§ Text section:
----

Pakistan: Digital media workers urge for industry representation and reform

Three separate IFJ digital media studies commissioned from July to September 2021 found that digital media workers in Pakistan are largely ignored both in terms of working conditions and in meaningful participation in unions and press clubs. The International Federation of the Journalists (IFJ) echoes the researchers’ concerns and urges media, governments and journalist representative organisations in Pakistan to take note of the recommendations put forward by the country’s young, digital and female media workers and put plans in action to address issues raised.

The research was conducted by activists from the Freedom Network, the Young Journalists Forum Lahore and the Rawalpindi Islamabad Union of Journalists, with the support of the National Endowment for Democracy (NED), under the IFJ and the Pakistan Federal Union of Journalists (PFUJ) project “Promoting Labour Rights, Gender Equality and Freedom of Association in Pakistan’s Media”.

Endorsing the findings of research of Pakistan’s digital media landscape, a new Digital Working Group (DWG), formed on September 7 and put forward joint recommendations from the three research efforts. The group also expressed grave concern over increased censorship and crackdowns on media in Pakistan, particularly in online spaces.

Specifically, the three IFJ digital media research pilot projects highlighted that while there has been a massive growth in digital media and digital only journalists, the burgeoning sector is neither appropriately acknowledged, represented nor valued in terms of professional membership and in advocacy issues pertinent to this sector.

The research also found that the participation of women and young journalists within unions was disproportionately low. Despite unions’ acknowledged willingness to increase diversity and representation, this was yet to be reflected in union executives and in membership drives.

Groups from the three research groups in a research evaluation meeting this month put forward collective recommendations:

For Pakistan’s media:

  • Pakistan’s media should develop a common strategy to defend journalists’ rights, freedom of expression and media pluralism for all media – not just reflect the issues of legacy media.
  • A widely accepted ‘journalists charter’, incorporating the digital media landscape, is needed to unite and reflect Pakistan’s media today.

For media owners

  • Dialogue between media management and unions should be prioritized so that journalists’ labour rights issues such as low and delayed salary pay and illegal sackings, as well as the issues of women, digital and young journalists, can be addressed.
  • Digital media managers should be given comprehensive training on labour and media rights.

For young and digital workers

  • Young and digital journalists need to urgently develop their capacities on collective bargaining on the common issues confronting them.
  • Young, digital and female journalists should seek to secure dialogue with the various media stakeholders with a view to increase their meaningful participation in the media sphere and in unions.

----

§ Records:
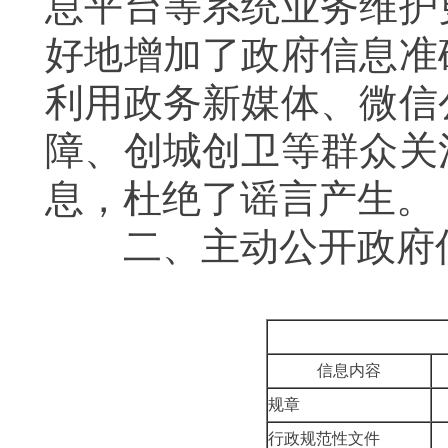
息平台等系统业务维护
好地增加了政府信息准
利用政务新媒体、微信
障、创城创卫等群众关
息，杜绝了谣言产生。
二、
主动公开政府
信息内容
规章
行政规范性文件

----

§ Activity 1: According to the report on Pakistan's digital media workers, why should dialogue between media management and unions be prioritized? Answer in one to three sentences.
§ Activity 2: Transcribe verbatim every line of Chinese text in the rows, keeping the original line breaks and omitting the picture.
The rows bear no relation to the report on Pakistan's digital media workers.

§ Task response 1: Dialogue between media management and unions should be prioritized so that journalists' labor rights issues, such as low and delayed pay and illegal sackings, can be addressed. It would also allow the issues of women, digital and young journalists to be addressed.

§ Task response 2:
息平台等系统业务维护
好地增加了政府信息准
利用政务新媒体、微信
障、创城创卫等群众关
息，杜绝了谣言产生。
二、
主动公开政府
信息内容
规章
行政规范性文件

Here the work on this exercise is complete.